Perhaps you have a homework group in your gradebook and you'd like all of those assignments to be weighed equally in your gradebook even though each assignment can have different point values... does that sound like something you'd like?
Maybe within that homework group, you want to reward students who did well on a really tough assignment by weighing it twice as much as one of the other assignments even though it may have had the same or fewer points when you graded it... is that a feature you would use?
Maybe if/when you give exams, you'd like to simple let the test be out of how many points the test is out of instead of playing with the points so they work out nicely (50 points, 100 points, etc). You could have a test that was out of 45 weighed the same as a test that was out of 62 weighed the same as a test that was out of 51... or have your final exam weighed more heavily even though it only had 61 points when you graded it.
Right now, everybody I know that wants to weigh assignments equally or proportionally within their gradebook has to play with the numbers, perform various calculations outside of Canvas (likely on a spreadsheet students don't have access to), and then plug in the new calculated values into Canvas. The numbers lose a bit of meaning to the students this way and it's burdensome for the instructors.
Anyhow, I'm just trying to find out how many people would benefit from this feature or something like it so that I can rally the troops, so to speak, to make sure we get enough votes in the future. Every other online gradebook I have used in the past has had this feature and I'd really like to see it developed in Canvas.
Thanks.
Sean
Hi Sean,
I think you've explained the rationale for this perfectly and if this was an active Feature Idea, I'd vote for it on the spot and I'd even campaign for it and commit to finding at least 10 other Canvas users to vote for it. I really think you should submit this as an idea, and when you do please be sure to place a link to it here so anyone that is following this discussion will be able to quickly go to this idea and vote for it.
The link above is a current feature idea that just opened for voting on January 6 - please consider supporting it. I have tried to piggyback on this idea and add in the "out of" vs "worth" functionality. If we're able to get the 100 votes on that idea, I hope the Instructure developers consider what I (and others) have suggested.
Sean
Hi @sean_flaherty , I just discovered that you've posted this identical discussion twice in at least two different groups.

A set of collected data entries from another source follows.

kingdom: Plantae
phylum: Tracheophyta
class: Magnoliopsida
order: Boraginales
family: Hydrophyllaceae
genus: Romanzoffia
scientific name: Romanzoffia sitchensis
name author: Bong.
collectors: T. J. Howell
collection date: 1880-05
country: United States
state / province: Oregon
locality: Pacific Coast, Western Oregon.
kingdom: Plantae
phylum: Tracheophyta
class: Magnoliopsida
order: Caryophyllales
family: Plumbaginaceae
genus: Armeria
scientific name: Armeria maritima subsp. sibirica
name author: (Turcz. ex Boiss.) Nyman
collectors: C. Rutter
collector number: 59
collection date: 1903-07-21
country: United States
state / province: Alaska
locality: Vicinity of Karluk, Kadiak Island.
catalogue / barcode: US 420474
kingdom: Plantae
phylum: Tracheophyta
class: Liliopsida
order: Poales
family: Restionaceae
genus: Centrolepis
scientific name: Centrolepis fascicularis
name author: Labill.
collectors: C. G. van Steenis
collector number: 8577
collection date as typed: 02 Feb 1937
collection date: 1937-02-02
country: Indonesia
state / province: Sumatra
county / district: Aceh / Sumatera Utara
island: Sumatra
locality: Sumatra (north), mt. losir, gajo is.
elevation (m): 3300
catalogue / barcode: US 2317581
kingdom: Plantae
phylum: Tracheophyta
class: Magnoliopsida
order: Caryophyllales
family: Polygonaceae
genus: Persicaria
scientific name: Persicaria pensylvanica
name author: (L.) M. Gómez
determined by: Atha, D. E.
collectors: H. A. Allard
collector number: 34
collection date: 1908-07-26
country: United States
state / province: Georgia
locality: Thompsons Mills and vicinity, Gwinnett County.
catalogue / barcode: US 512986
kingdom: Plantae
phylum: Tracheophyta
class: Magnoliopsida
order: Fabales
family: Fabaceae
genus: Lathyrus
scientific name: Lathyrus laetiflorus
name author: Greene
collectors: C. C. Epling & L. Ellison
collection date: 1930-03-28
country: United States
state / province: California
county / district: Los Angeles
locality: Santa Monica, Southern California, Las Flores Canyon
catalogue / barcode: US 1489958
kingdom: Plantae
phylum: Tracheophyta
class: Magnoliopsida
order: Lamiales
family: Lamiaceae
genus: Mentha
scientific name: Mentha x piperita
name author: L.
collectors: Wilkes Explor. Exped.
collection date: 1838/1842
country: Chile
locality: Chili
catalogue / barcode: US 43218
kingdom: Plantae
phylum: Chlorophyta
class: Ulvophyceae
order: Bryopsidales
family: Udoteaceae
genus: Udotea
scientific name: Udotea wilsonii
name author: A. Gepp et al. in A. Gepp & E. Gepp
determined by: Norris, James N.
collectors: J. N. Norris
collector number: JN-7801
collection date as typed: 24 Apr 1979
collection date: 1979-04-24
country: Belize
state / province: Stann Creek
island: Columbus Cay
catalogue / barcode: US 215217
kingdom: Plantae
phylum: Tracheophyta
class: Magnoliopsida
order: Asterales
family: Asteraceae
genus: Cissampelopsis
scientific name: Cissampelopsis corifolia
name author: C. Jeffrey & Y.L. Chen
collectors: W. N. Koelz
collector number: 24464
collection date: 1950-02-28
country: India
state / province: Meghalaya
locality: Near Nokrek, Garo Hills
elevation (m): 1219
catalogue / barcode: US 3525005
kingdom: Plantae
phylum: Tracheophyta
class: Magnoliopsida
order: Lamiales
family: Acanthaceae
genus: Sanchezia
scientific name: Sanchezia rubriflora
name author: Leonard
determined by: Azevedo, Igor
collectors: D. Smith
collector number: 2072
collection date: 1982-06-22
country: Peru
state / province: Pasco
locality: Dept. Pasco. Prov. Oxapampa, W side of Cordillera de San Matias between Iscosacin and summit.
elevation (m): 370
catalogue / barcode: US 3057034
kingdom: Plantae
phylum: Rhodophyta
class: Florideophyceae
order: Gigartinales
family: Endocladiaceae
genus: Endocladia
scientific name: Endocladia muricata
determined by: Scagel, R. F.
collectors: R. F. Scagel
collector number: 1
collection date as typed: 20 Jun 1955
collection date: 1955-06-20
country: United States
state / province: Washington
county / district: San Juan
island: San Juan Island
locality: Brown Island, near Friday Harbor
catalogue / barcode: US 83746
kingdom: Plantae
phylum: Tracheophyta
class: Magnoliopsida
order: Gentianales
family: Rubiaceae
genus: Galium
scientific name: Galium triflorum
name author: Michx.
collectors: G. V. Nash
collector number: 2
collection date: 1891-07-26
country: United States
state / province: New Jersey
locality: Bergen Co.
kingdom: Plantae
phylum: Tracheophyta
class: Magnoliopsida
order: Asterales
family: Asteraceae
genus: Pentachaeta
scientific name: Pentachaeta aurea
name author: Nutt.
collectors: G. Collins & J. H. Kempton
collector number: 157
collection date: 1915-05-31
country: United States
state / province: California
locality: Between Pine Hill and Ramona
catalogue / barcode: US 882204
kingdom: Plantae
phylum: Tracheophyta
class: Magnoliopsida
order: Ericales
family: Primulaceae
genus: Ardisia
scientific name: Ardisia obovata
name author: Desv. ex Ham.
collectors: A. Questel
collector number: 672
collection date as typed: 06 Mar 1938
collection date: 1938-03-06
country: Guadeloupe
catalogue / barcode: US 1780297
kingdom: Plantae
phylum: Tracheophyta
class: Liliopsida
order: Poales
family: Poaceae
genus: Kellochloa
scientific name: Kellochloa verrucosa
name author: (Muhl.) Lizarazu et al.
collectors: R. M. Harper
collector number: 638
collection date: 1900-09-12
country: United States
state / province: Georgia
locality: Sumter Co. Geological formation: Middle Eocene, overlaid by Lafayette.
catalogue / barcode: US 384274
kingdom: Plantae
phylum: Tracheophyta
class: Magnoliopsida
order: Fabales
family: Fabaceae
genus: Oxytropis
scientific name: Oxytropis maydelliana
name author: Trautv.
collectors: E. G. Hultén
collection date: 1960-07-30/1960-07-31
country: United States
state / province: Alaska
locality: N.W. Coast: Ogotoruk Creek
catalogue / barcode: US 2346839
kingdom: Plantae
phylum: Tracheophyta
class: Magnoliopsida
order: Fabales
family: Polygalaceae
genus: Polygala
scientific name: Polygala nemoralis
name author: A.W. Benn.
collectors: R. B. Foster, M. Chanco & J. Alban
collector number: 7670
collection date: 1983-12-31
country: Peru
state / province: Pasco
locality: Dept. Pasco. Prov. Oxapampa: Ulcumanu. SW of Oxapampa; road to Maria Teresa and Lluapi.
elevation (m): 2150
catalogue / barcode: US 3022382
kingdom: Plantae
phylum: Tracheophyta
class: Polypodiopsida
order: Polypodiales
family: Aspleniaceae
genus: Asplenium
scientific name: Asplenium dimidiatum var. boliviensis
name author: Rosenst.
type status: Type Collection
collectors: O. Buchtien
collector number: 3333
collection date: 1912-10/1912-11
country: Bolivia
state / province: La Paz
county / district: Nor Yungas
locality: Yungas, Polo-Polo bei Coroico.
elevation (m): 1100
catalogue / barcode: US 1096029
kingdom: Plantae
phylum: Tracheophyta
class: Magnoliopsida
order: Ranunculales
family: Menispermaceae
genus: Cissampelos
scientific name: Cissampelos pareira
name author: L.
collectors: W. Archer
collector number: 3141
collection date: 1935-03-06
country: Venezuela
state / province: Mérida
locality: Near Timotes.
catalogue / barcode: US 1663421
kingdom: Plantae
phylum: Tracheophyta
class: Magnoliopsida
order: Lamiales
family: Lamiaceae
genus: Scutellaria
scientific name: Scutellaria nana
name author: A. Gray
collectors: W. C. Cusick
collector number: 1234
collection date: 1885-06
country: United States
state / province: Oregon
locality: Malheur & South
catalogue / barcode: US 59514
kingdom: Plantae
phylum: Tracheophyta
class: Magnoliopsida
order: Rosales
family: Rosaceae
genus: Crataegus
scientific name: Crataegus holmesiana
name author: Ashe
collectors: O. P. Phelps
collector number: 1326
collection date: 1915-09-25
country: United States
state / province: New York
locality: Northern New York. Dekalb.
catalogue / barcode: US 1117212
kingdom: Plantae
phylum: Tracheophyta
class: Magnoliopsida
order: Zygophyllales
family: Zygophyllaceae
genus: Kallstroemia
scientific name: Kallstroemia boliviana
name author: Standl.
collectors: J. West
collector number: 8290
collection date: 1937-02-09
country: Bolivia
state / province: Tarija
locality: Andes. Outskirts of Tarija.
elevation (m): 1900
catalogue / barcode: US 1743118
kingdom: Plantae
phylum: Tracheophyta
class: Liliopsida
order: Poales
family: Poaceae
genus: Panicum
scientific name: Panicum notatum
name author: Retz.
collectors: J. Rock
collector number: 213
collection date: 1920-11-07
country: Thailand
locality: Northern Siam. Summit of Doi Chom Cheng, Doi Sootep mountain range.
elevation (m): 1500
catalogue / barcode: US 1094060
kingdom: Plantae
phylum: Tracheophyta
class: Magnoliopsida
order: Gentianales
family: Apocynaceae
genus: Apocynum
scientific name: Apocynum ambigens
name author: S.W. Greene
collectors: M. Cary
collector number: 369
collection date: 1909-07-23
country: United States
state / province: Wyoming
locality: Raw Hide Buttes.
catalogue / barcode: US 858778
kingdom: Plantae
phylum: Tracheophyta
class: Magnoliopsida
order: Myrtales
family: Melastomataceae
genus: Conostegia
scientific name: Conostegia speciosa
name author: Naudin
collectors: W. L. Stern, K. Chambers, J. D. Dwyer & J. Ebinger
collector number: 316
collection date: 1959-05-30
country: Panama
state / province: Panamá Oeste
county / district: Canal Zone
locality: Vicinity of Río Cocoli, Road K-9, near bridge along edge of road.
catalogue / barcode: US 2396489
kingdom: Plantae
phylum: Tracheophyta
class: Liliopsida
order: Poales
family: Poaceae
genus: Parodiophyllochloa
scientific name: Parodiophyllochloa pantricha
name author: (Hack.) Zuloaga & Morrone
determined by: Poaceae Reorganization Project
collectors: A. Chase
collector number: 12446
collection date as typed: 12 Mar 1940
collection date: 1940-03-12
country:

Did you know that you can share a post in more than one community space? Rather than creating two copies with differing comment threads, you can create your post and then use the Share link in the upper right to share it into additional spaces. Because you are a member of the Higher Education group, for example, you can ask a question in the Start a Discussion/Question... area of that group, and then share it into another group, such as the K-12 group here. That unifies the conversation in a single thread.
So, I'm going to post the link to the parallel discussion currently underway in the Higher Education group: Canvas Gradebook - Assignments equally and/or proportionally weighted? I recommend that you lock one of them for further participation and direct people to the other one to eliminate the need for double posting.
Thanks, Stephanie. I'm pretty new at this so I'm not quite sure how it all works. I had also thought I could try to wrangle some support in each group in case the needs discussed for K12 and Higher Ed were a little different and then merge the two later but joining the two now is fine, too.
I appreciate all the guidance, Stephanie... and the support for the ideas.